══ SOURCE EXTRACT ══
# Time to get my first wood lathe, Jet 1221VS or Laguna Revo 1216? Advice?



## More4dan (Feb 22, 2019)

I’m shopping for my first wood lathe.  I’ve been turning on a 7 x 10 metal lathe. I’m narrowing my search so far to a midi sized lathe with variable speed. 

The “safer” option feels like the Jet 1221VS, it’s been out for a while and a strong 5 year warranty.  

I really like the features of the Laguna Revo 1216.  The pulse width modulation speed control has better low speed torque. And the lathe can turn outboard for larger swing. However it’s a brand new design and only has a 2 year warranty. Laguna doesn’t have the best reputation for customer service from what I’ve read. 

With Jet’s March sale of 10% off, the price is a little less when purchased with the stand.
═══
══ DATA EXCERPTS ══
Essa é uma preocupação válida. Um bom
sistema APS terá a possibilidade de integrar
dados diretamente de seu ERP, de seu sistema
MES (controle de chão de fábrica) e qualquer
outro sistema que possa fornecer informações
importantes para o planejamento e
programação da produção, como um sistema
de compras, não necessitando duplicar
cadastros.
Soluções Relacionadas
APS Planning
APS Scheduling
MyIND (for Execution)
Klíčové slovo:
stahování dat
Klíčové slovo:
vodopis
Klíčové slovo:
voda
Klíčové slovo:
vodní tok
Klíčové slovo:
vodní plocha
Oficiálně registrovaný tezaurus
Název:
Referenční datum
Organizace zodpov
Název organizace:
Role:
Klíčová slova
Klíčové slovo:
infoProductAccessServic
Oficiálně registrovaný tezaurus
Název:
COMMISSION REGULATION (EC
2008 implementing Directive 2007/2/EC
═══
══ DATA EXCERPTS ══
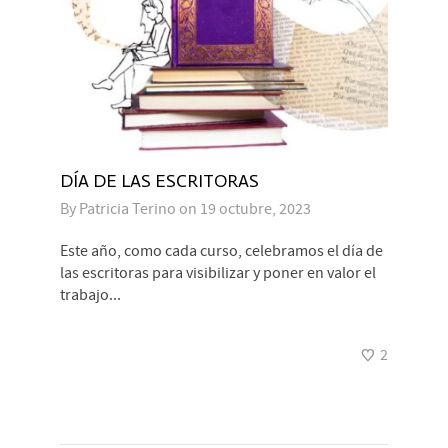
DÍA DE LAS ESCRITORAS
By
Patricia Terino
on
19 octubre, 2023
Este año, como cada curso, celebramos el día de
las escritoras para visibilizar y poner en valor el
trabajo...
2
═══
══ DATA EXCERPTS ══
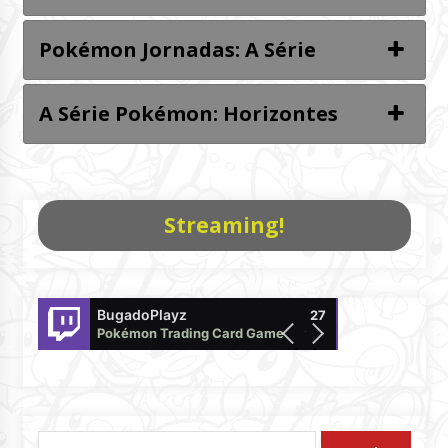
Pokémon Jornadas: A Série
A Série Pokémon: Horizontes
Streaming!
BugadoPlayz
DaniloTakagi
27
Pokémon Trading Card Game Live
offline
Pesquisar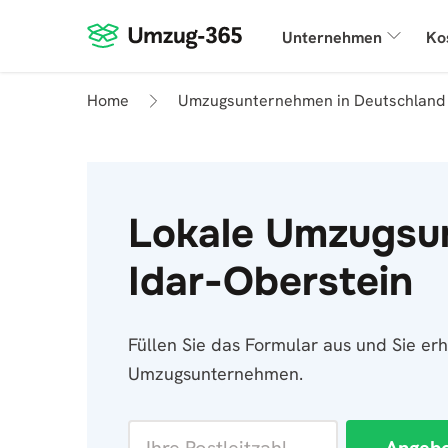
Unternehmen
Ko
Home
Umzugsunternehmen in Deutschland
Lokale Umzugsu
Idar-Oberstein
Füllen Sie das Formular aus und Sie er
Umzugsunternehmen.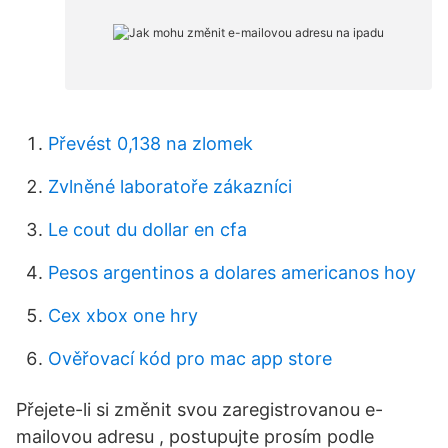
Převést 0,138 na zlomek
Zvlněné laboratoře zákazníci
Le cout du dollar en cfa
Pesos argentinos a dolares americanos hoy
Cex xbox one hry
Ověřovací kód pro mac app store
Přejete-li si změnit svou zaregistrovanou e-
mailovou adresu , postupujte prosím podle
═══
§ ACTIVITY LIST:
1. From the lathe forum post, quote the passage starting at "I really like" and ending at "what I’ve read.".
2. In the lathe forum post, how long is the warranty on the Laguna Revo 1216?

§ RESULTS OF THE EXERCISE:
1.
I really like the features of the Laguna Revo 1216.  The pulse width modulation speed control has better low speed torque. And the lathe can turn outboard for larger swing. However it’s a brand new design and only has a 2 year warranty. Laguna doesn’t have the best reputation for customer service from what I’ve read.

2. Two years.